Frequency-domain processing

FFTs

class tiliqua.fft.FFT(*args, src_loc_at=0, **kwargs)

Fixed-point Fast Fourier Transform.

Overview

This core computes the DFT of complex, fixed-point samples (specifically, power-of-two chunks, represented by Block of CQ). It can be run in ‘forward’ or ‘inverse’ mode, and is generally designed to match the behaviour of scipy.fft(norm="forward").

Input and output samples are clocked in FIFO order. Block processing only begins once sz elements (an entire block) has been clocked at self.i. Some time later, the core clocks the transformed block out self.o, before clocking in the next block. See the ‘Design’ section for further details on throughput.

Switching modes

When the core is idle (nothing is clocked into the core and i.ready is strobed), the ifft signal may be set to 1 to put the core into ‘inverse FFT’ mode. Otherwise, it is in ‘forward FFT’ mode.

In forward mode, this FFT core normalizes the outputs by 1/N, and the twiddle factors are not conjugated.

In ‘inverse FFT’ mode, there is no normalization, and the twiddle factors are conjugated as required.

Design

There are many tradeoffs an FFT implementation can make. This one aims for low area and DSP tile usage. It is an iterative implementation that only performs 2 multiplies at a time. The core FFT loop takes 6 cycles, where 2 of these are arithmetic and the rest are memory operations. The algorithm implemented here is ‘Cooley-Tukey, Decimation-in-Time, Radix-2’.

Latency, resource usage

As this core only performs 2 multiplies at a time, it only requires 2 DSP tiles, assuming the shape specified is small enough. For 16-bit samples at an FFT size of 1024, the extra bits needed to account for overflow requires 4x 18-bit multipliers on an ECP5.
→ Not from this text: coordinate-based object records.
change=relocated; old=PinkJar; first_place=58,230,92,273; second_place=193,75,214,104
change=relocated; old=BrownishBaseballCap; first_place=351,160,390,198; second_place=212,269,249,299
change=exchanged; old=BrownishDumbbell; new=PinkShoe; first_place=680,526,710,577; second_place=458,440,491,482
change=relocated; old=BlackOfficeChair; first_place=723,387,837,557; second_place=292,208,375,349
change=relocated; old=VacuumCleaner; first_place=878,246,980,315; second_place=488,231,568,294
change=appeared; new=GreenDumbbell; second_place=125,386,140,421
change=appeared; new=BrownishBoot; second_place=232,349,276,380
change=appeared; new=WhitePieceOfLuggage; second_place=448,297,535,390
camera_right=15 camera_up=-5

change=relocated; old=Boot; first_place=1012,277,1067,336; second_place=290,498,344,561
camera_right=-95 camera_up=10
Outputs take sz*log2(sz)*6 system clocks to be computed after all the inputs have been clocked in. That is, an FFT of size 1024 would take about log2(1024)*6 == 60 system clocks per sample, for a maximum throughput around 1Msample/sec if we had a 60MHz master clock (in reality a bit less accounting for the input and output clocking times).

This core instantiates 3 memories, which all scale with sz. A ROM for the twiddle factor (coefficient) memory, and 2 RAMs which are shared for input and output sample storage as well as intermediate calculations. An interesting addition to this core in the future may be to support external memory for huge FFT sizes.

Internals

Note

Reading this is not necessary to use the core. I advise reading up a bit on how FFT algorithms work before diving deeper into this. It’s just a few notes to anyone interested in understanding this core more deeply.

This core has 3 main ‘phases’ in its overall state machine - an input phase (LOAD1 and LOAD2), calculation/loop phases (FFTLOOP to WRITE-D) and an output phase (READ-OUTPUT).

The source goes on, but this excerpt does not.